Premchai Karnasuta talks to journalists in Bangkok on Wednesday (Photo: Simon Roughneen)

BANGKOK — “A gateway to Indochina and south China” and “a short-cut pioneer of global transformation”—that is how the Thai conglomerate responsible for developing the Dawei (known as Tavoy in Burma) port project in southern Burma described the complex in Bangkok on Wednesday.

Speaking at a conference organized by the Italian-Thai Development Public Company, which was selected to run the US $8 billion project on Nov. 2, 2010, the company’s president, Premchai Karnasuta, painted an impressive picture of what it will mean for Thailand and the region.

“When completed, Dawei will save time and money, cutting four to five days off import and export calendars,” said Premchai.

As things stand, Thailand’s overseas exports are sent around Singapore via the Strait of Malacca—a narrow and congested sea lane through which 50 percent of the world’s maritime trade passes—before being shipped to the West and elsewhere.

Three and a half years after the Burmese and Thai governments signed an agreement to jointly develop a port project at Tavoy in southern Burma’s Tenasserim Region, Italian-Thai is billing it as a major turning point for Burma and its more economically advanced neighbors.

If completed according to current plans, the facility will measure 250 square kilometers (100 square miles) and comprise deep-water harbor facilities, an oil refinery and an industrial estate—all linked by road to Thailand’s capital Bangkok, with transport infrastructure running alongside oil and gas pipelines.

“It could be the world’s biggest industrial estate,” said Somchet Thinaphong, the managing director of the Dawei Development Co Ltd, a subsidiary of Italian-Thai.

Officials from Thailand’s Ministry of Finance and National Economic and Social Development Board spoke of the project as a potential global fulcrum for trade, linking East and Southeast Asia to distant markets and investors, from India to the Persian Gulf and beyond.

The project’s backers hope to link into Chinese rail projects underway or proposed for mainland Southeast Asia, as well as port development plans close to Vietnam’s commercial capital, Ho Chi Minh City.

The Tavoy port and its oil and gas facilities could also provide a new route for energy supplies coming from the Middle East and Africa, akin to the pipeline being built to link the port of Kyaukpyu in western Burma’s Arakan State with Yunnan Province in southern China.

With this in mind, Somchet said the project would have “geo-economic and geopolitical implications,” highlighting the growing importance of the Indian Ocean in world affairs.

Though the details were left unexplained, it was claimed that the new project would also result in an increase in tourism for this remote part of Burma, which features pristine white-sand beaches.
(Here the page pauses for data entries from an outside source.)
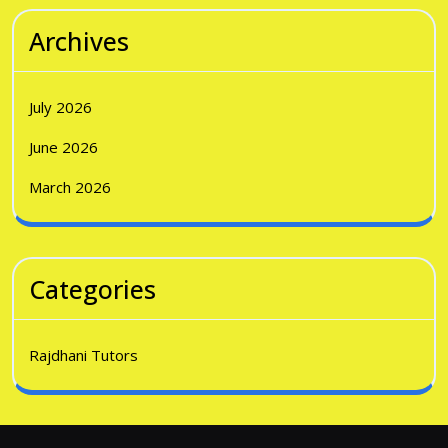
Archives
July 2026
June 2026
March 2026
Categories
Rajdhani Tutors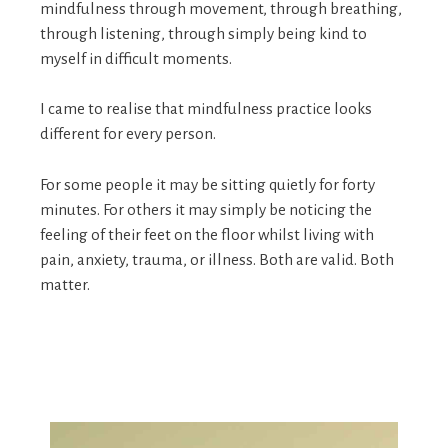
mindfulness through movement, through breathing,
through listening, through simply being kind to
myself in difficult moments.
I came to realise that mindfulness practice looks
different for every person.
For some people it may be sitting quietly for forty
minutes. For others it may simply be noticing the
feeling of their feet on the floor whilst living with
pain, anxiety, trauma, or illness. Both are valid. Both
matter.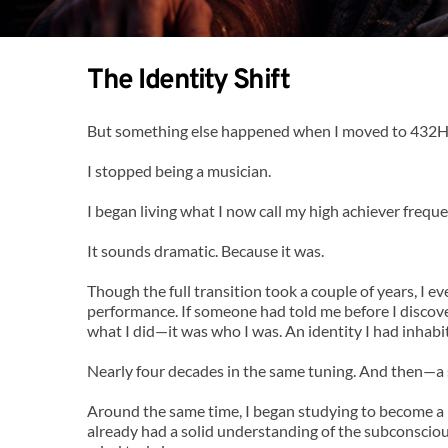
The Identity Shift
But something else happened when I moved to 432H
I stopped being a musician.
I began living what I now call my high achiever freque
It sounds dramatic. Because it was.
Though the full transition took a couple of years, I e
performance. If someone had told me before I discove
what I did—it was who I was. An identity I had inhabit
Nearly four decades in the same tuning. And then—a 
Around the same time, I began studying to become a 
already had a solid understanding of the subconsciou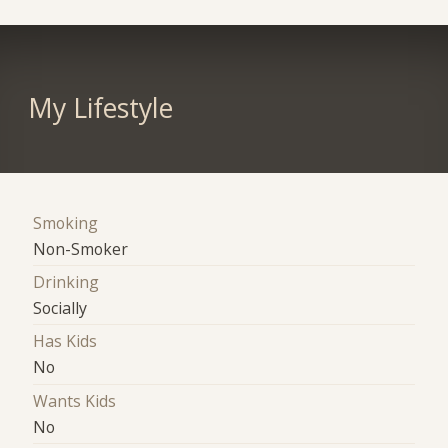
My Lifestyle
Smoking
Non-Smoker
Drinking
Socially
Has Kids
No
Wants Kids
No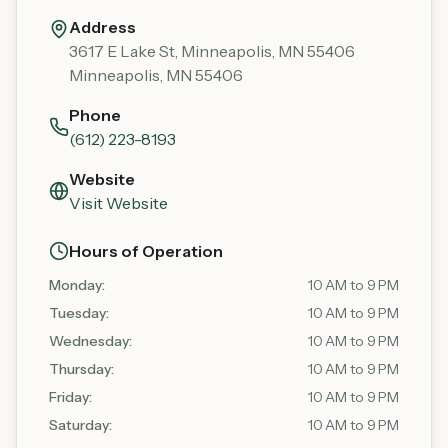
Address
3617 E Lake St, Minneapolis, MN 55406
Minneapolis
,
MN
55406
Phone
(612) 223-8193
Website
Visit Website
Hours of Operation
Monday
:
10 AM to 9 PM
Tuesday
:
10 AM to 9 PM
Wednesday
:
10 AM to 9 PM
Thursday
:
10 AM to 9 PM
Friday
:
10 AM to 9 PM
Saturday
:
10 AM to 9 PM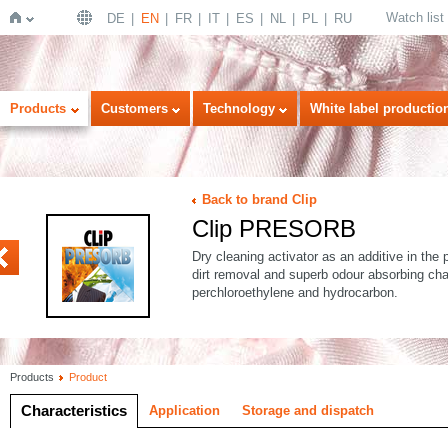
Watch list
DE
EN
FR
IT
ES
NL
PL
RU
Home
Products
Customers
Technology
White label productio
Back to brand Clip
Clip PRESORB
Dry cleaning activator as an additive in the 
dirt removal and superb odour absorbing cha
perchloroethylene and hydrocarbon.
Products
Product
Characteristics
Application
Storage and dispatch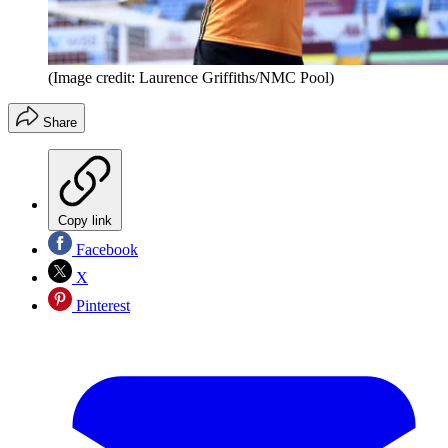
(Image credit: Laurence Griffiths/NMC Pool)
Share
Copy link
Facebook
X
Pinterest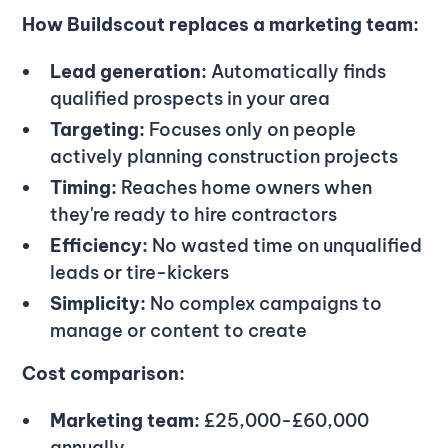
How Buildscout replaces a marketing team:
Lead generation:
Automatically finds
qualified prospects in your area
Targeting:
Focuses only on people
actively planning construction projects
Timing:
Reaches home owners when
they're ready to hire contractors
Efficiency:
No wasted time on unqualified
leads or tire-kickers
Simplicity:
No complex campaigns to
manage or content to create
Cost comparison:
Marketing team:
£25,000-£60,000
annually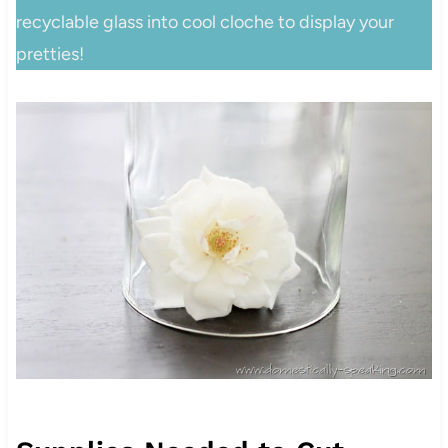
recyclable glass into cool cloche to display your
pretties!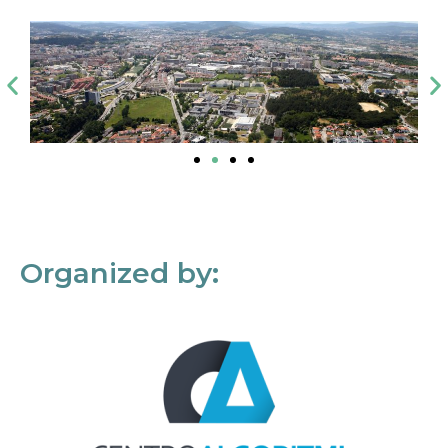
Organized by: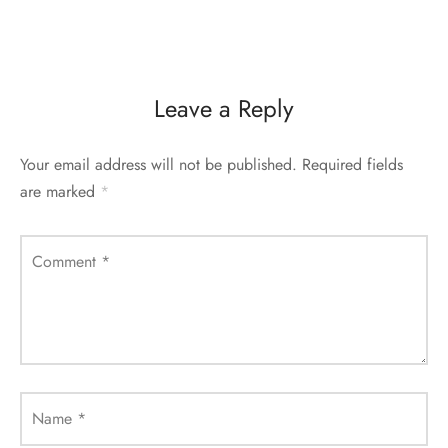
Leave a Reply
Your email address will not be published.
Required fields
are marked
*
Comment
*
Name
*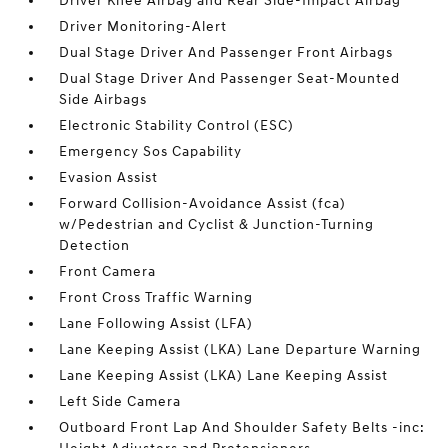
Driver Knee Airbag and Rear Side-Impact Airbag
Driver Monitoring-Alert
Dual Stage Driver And Passenger Front Airbags
Dual Stage Driver And Passenger Seat-Mounted
Side Airbags
Electronic Stability Control (ESC)
Emergency Sos Capability
Evasion Assist
Forward Collision-Avoidance Assist (fca)
w/Pedestrian and Cyclist & Junction-Turning
Detection
Front Camera
Front Cross Traffic Warning
Lane Following Assist (LFA)
Lane Keeping Assist (LKA) Lane Departure Warning
Lane Keeping Assist (LKA) Lane Keeping Assist
Left Side Camera
Outboard Front Lap And Shoulder Safety Belts -inc: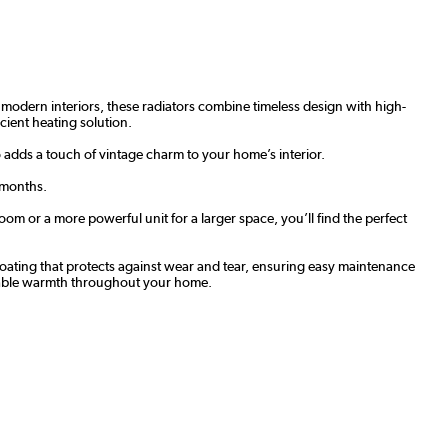
nd modern interiors, these radiators combine timeless design with high-
icient heating solution.
o adds a touch of vintage charm to your home’s interior.
 months.
om or a more powerful unit for a larger space, you’ll find the perfect
t coating that protects against wear and tear, ensuring easy maintenance
eliable warmth throughout your home.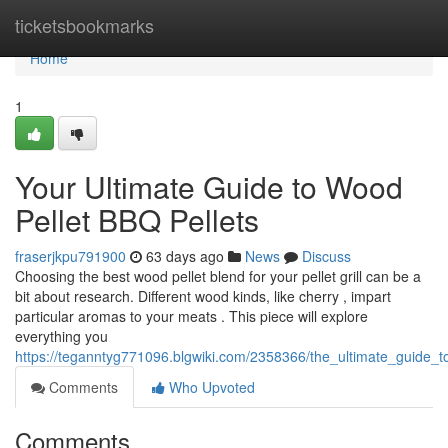
Home
ticketsbookmarks
Home
1
Your Ultimate Guide to Wood
Pellet BBQ Pellets
fraserjkpu791900
63 days ago
News
Discuss
Choosing the best wood pellet blend for your pellet grill can be a
bit about research. Different wood kinds, like cherry , impart
particular aromas to your meats . This piece will explore
everything you
https://teganntyg771096.blgwiki.com/2358366/the_ultimate_guide_t
Comments
Who Upvoted
Comments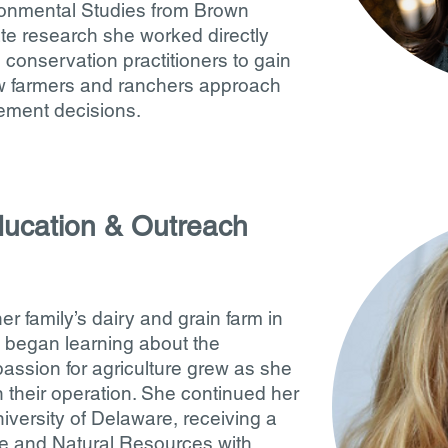
ronmental Studies from Brown
te research she worked directly
 conservation practitioners to gain
w farmers and ranchers approach
ement decisions.
ucation & Outreach
family’s dairy and grain farm in
 began learning about the
passion for agriculture grew as she
 their operation. She continued her
niversity of Delaware, receiving a
re and Natural Resources with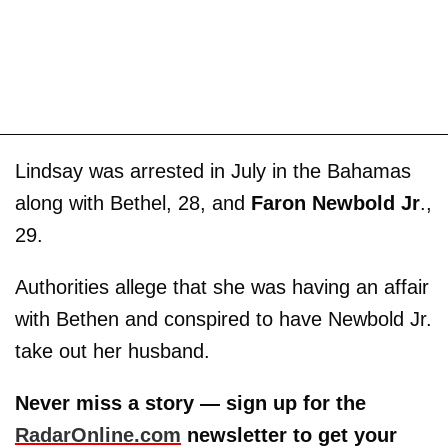
Lindsay was arrested in July in the Bahamas
along with Bethel, 28, and
Faron Newbold Jr
.,
29.
Authorities allege that she was having an affair
with Bethen and conspired to have Newbold Jr.
take out her husband.
Never miss a story — sign up for the
RadarOnline.com
newsletter to get your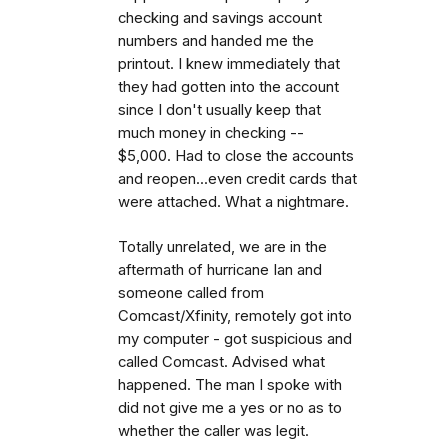
checking and savings account
numbers and handed me the
printout. I knew immediately that
they had gotten into the account
since I don't usually keep that
much money in checking --
$5,000. Had to close the accounts
and reopen...even credit cards that
were attached. What a nightmare.
Totally unrelated, we are in the
aftermath of hurricane Ian and
someone called from
Comcast/Xfinity, remotely got into
my computer - got suspicious and
called Comcast. Advised what
happened. The man I spoke with
did not give me a yes or no as to
whether the caller was legit.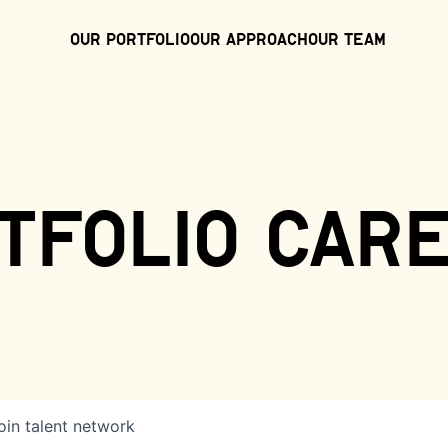
Our Portfolio
Our Approach
Our Team
tfolio car
oin talent network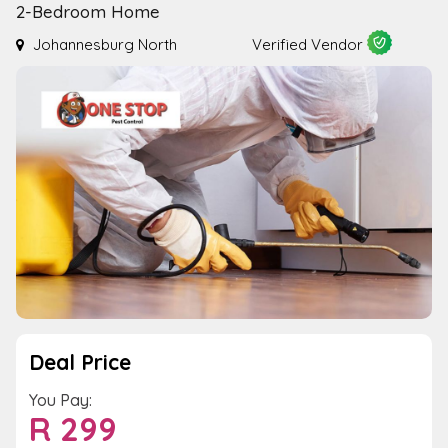
2-Bedroom Home
Johannesburg North
Verified Vendor
Deal Price
You Pay:
R
299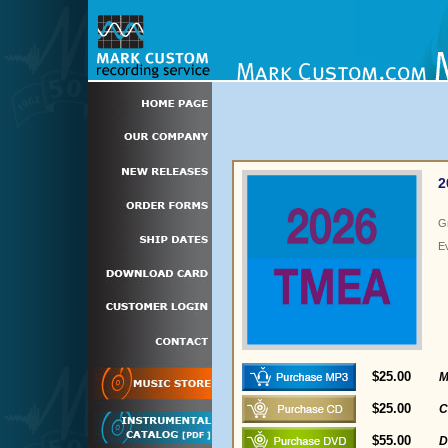
2
G
E
$25.00
M
$25.00
C
$55.00
D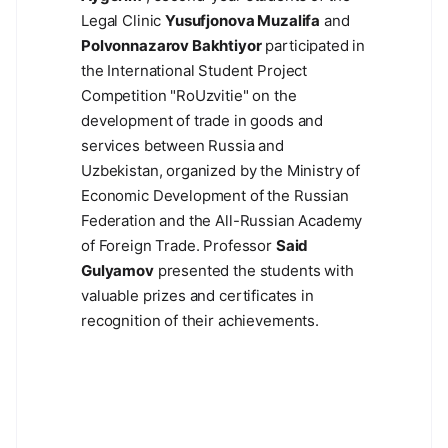
Legal Clinic
Yusufjonova Muzalifa
and
Polvonnazarov Bakhtiyor
participated in
the International Student Project
Competition "RoUzvitie" on the
development of trade in goods and
services between Russia and
Uzbekistan, organized by the Ministry of
Economic Development of the Russian
Federation and the All-Russian Academy
of Foreign Trade. Professor
Said
Gulyamov
presented the students with
valuable prizes and certificates in
recognition of their achievements.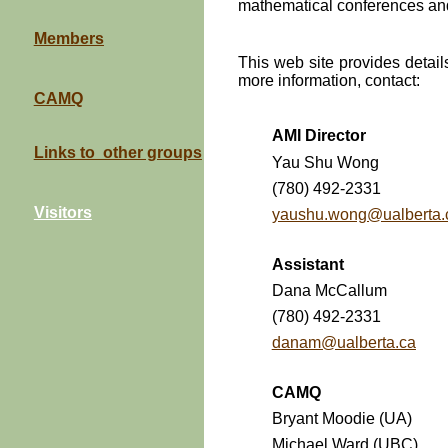
mathematical conferences a
Members
This web site provides details
more information, contact:
CAMQ
AMI Director
Links to other groups
Yau Shu Wong
(780) 492-2331
Visitors
yaushu.wong@ualberta.
Assistant
Dana McCallum
(780) 492-2331
danam@ualberta.ca
CAMQ
Bryant Moodie (UA)
Michael Ward (UBC)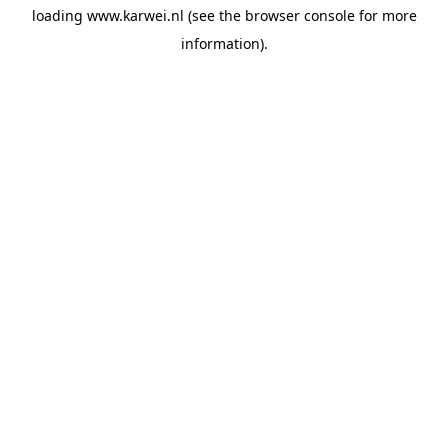
loading
www.karwei.nl
(see the
browser console
for more
information).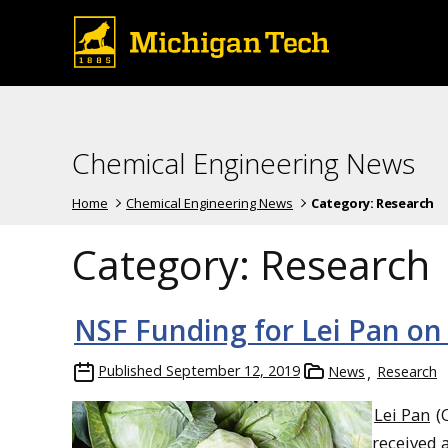
Chemical Engineering News
Home
Chemical Engineering News
Category:
Research
Category:
Research
NSF Funding for Lei Pan on 
Published
September 12, 2019
News
Research
Lei Pan
(C
received 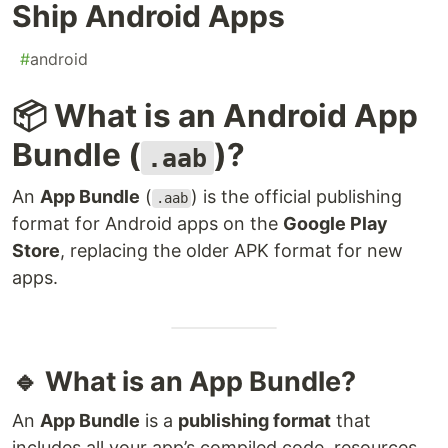
Ship Android Apps
#
android
📦 What is an Android App
Bundle (
)?
.aab
An
App Bundle
(
) is the official publishing
.aab
format for Android apps on the
Google Play
Store
, replacing the older APK format for new
apps.
🔹 What is an App Bundle?
An
App Bundle
is a
publishing format
that
includes all your app’s compiled code, resources,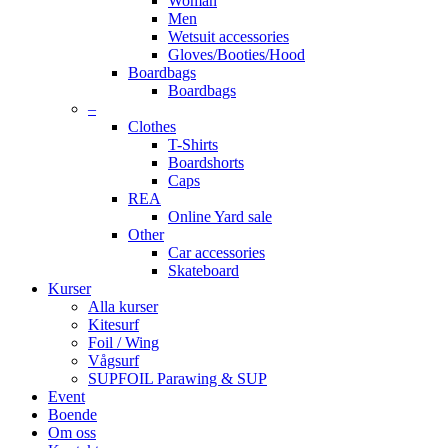
Woman
Men
Wetsuit accessories
Gloves/Booties/Hood
Boardbags
Boardbags
–
Clothes
T-Shirts
Boardshorts
Caps
REA
Online Yard sale
Other
Car accessories
Skateboard
Kurser
Alla kurser
Kitesurf
Foil / Wing
Vågsurf
SUPFOIL Parawing & SUP
Event
Boende
Om oss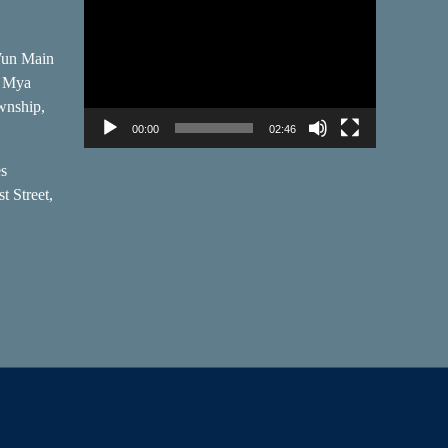
Player
Wun Main
, Mya
wnship,
00:00
02:46
es
t Street,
The discussion made only passing reference to the social and environmental impact of the project, which some observers fear will be enormous. Speaking to journalists and others in attendance today, the developers cited only plans for a waste-water management system as part of a proposed gated-community-style residence for workers who will move to Tavoy once the project is fully operational.

However, in its promotional literature, Dawei Development Co discussed a relocation plan for Burmese residents of the area who will be affected by the project, saying that “the relocation assessment plan will be conducted with the support of the Myanmar [Burmese] Government” and will be “developed with the local people based on a two-way communication scheme.”

Italian-Thai estimated that the project could generate 100,000 jobs, and officials today said that one of the attractions of Burma was its low-cost labor force, described as “the cheapest in Asia, even less than in Bangladesh.”

Despite being listed as the opening speaker, Burma’s ambassador to Thailand, Aung Thein, did not address today’s event, leaving the entire discussion to Thai representatives.

Among the issues discussed was the Dawei Special Economic Zone Law, which was promulgated by the Burmese regime on Jan. 27. The law aims to create a China-style foreign investment magnet around Tavoy, promising tax breaks for companies as well as speedy work- and trade-permit facilitation, and a promise from the Burmese government not to nationalize any industry or project established in the special economic zone.

Consultancy firm KPMG gave an overview of the legal context for investment in Burma, including a list of restrictions on foreign investment. However, no mention was made of Western sanctions on Burma, some of which prohibit investment in the country.

On the contrary, Premchai said that Burma is “beginning to open up,” adding that the Tavoy project “will help bring the country more investment.”